Stored data entries
· · ·

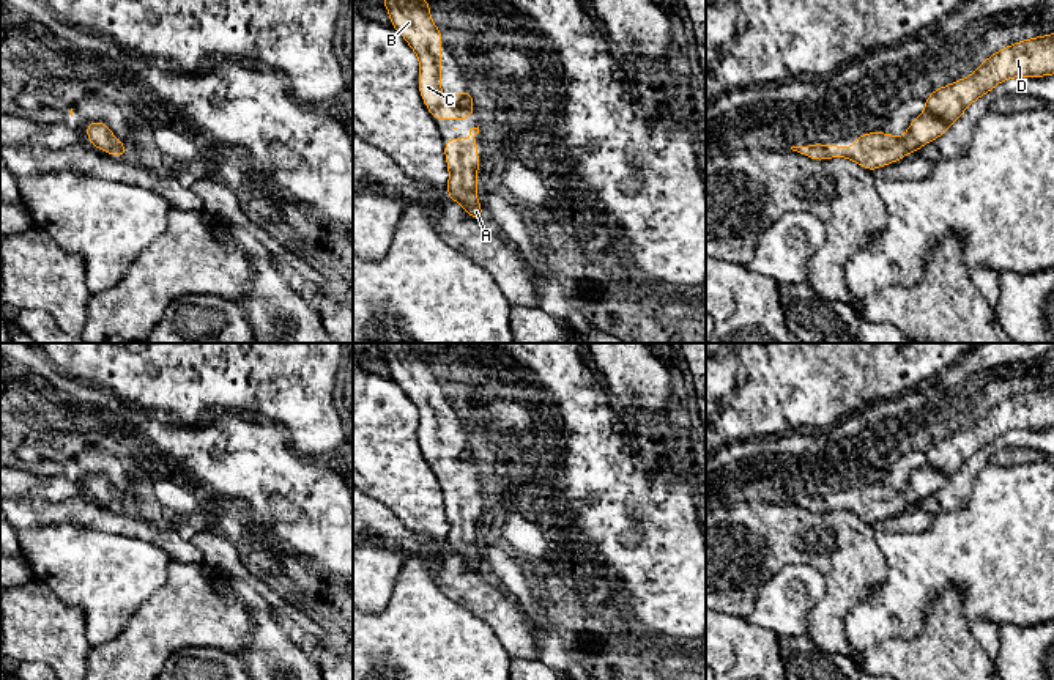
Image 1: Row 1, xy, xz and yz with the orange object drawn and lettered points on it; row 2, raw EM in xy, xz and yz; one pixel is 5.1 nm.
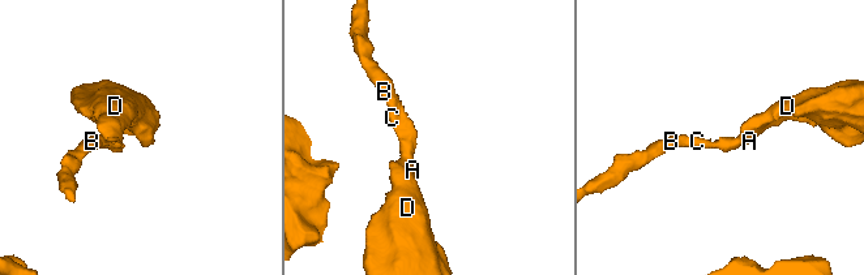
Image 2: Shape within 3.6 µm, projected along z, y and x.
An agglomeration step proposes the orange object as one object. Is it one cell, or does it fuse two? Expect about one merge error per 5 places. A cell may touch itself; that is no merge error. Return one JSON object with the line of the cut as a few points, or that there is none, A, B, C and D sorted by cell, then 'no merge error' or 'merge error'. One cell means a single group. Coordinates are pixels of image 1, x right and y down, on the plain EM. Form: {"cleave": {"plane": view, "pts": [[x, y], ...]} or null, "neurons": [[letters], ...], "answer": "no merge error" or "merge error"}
{"cleave": null, "neurons": [["A", "B", "C", "D"]], "answer": "no merge error"}

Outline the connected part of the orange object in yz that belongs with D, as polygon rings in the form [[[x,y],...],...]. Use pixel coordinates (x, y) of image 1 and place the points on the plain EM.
[[[1054,386],[1022,392],[988,409],[974,427],[936,441],[925,452],[923,466],[911,474],[903,490],[868,485],[857,488],[854,499],[810,496],[791,502],[813,513],[846,510],[873,524],[939,491],[974,453],[1004,433],[1051,427],[1054,427]]]

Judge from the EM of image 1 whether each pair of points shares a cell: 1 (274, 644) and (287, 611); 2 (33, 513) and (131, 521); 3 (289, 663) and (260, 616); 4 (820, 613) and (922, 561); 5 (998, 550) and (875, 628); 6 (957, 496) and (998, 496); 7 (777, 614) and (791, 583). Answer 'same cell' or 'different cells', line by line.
1: different cells
2: same cell
3: same cell
4: different cells
5: same cell
6: different cells
7: same cell

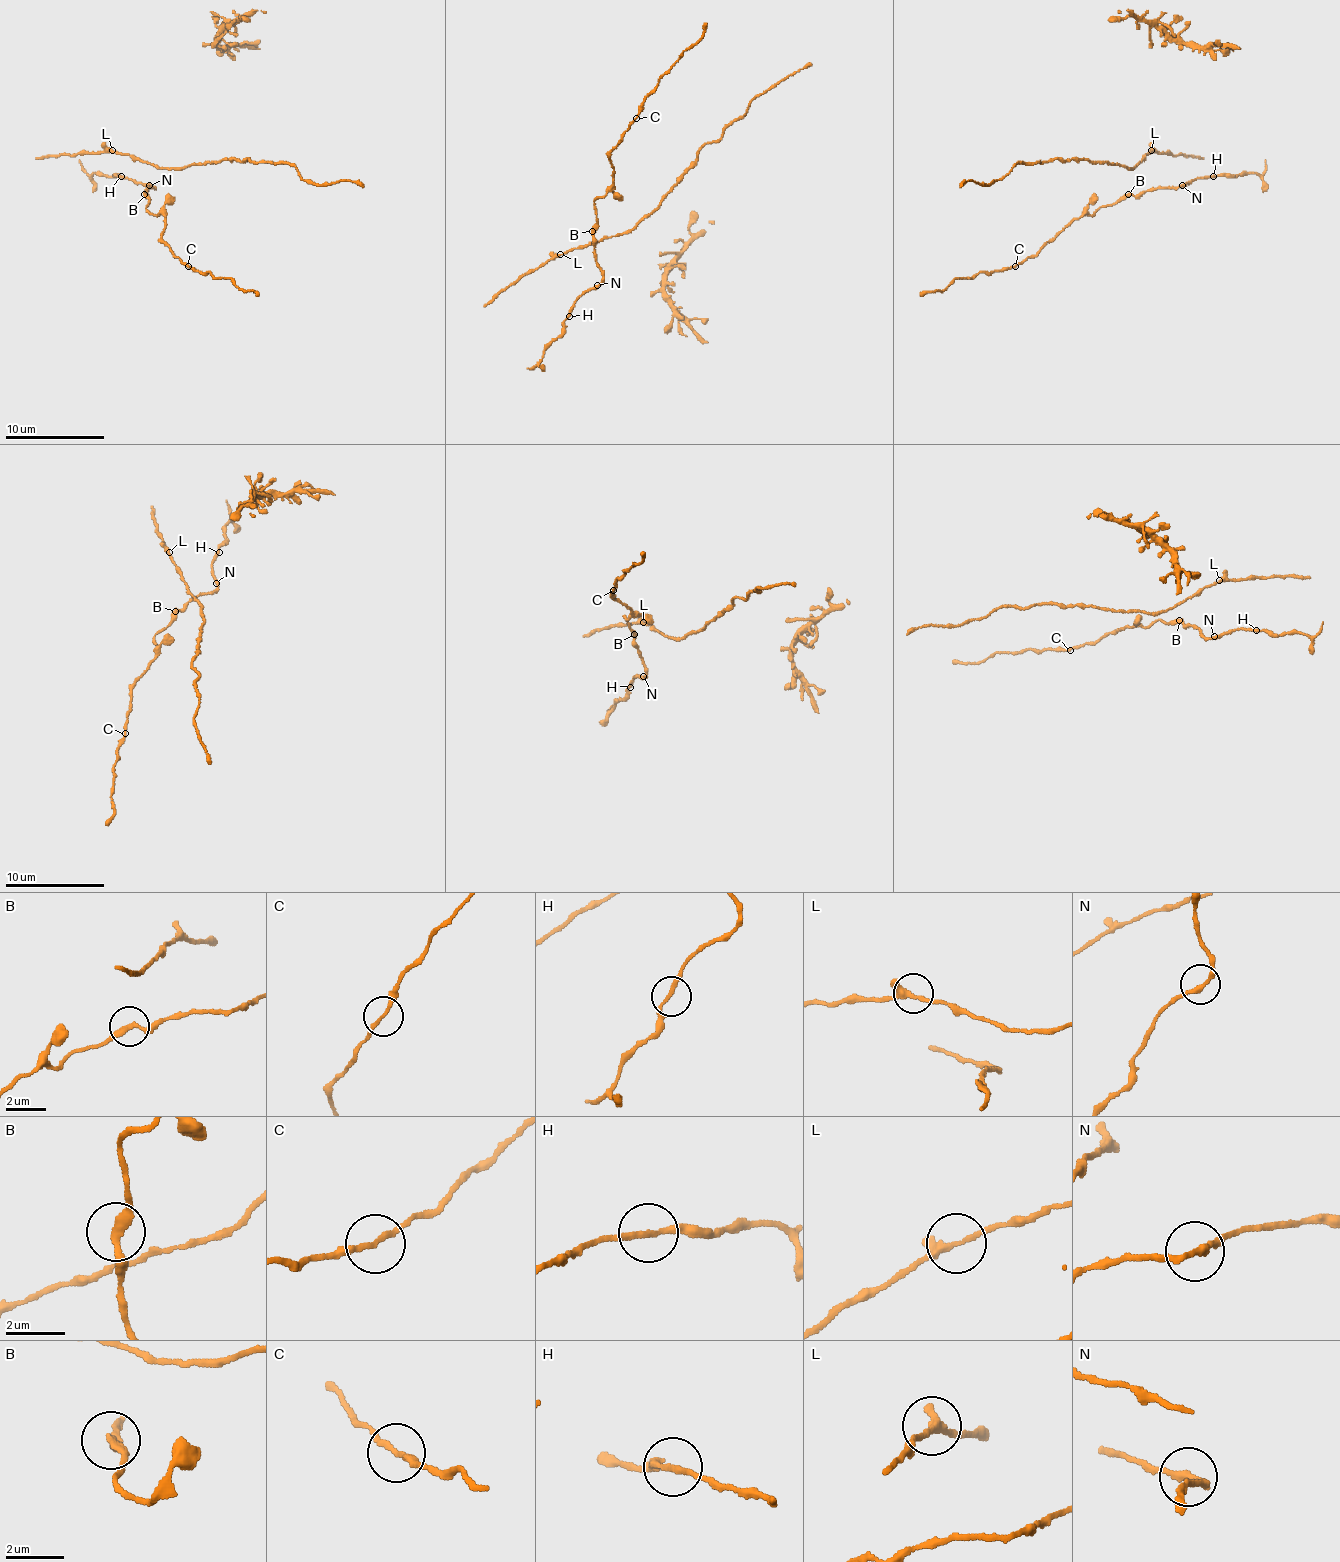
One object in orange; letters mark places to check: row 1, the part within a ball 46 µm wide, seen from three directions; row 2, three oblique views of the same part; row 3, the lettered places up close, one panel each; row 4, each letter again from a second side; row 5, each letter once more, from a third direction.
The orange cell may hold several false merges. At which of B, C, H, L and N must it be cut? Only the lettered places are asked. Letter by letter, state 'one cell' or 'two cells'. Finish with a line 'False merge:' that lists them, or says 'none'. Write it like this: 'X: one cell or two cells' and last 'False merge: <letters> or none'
B: one cell
C: one cell
H: one cell
L: one cell
N: one cell
False merge: none

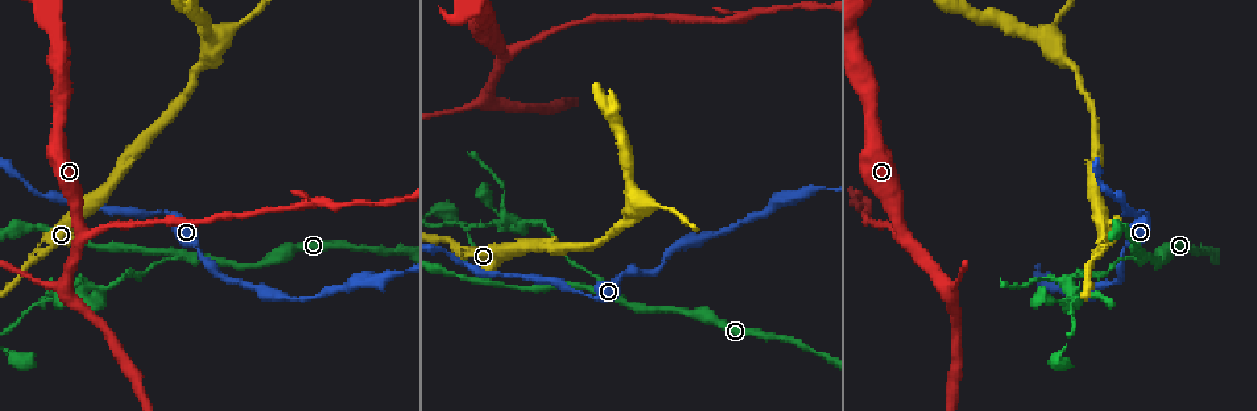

· · ·

#### Exercise instructions:
Wherever the string "within" appears in the records above, copy the line it sits in.

#### Output for this task:
Image 2: Shape within 3.6 µm, projected along z, y and x.
One object in orange; letters mark places to check: row 1, the part within a ball 46 µm wide, seen from three directions; row 2, three oblique views of the same part; row 3, the lettered places up close, one panel each; row 4, each letter again from a second side; row 5, each letter once more, from a third direction.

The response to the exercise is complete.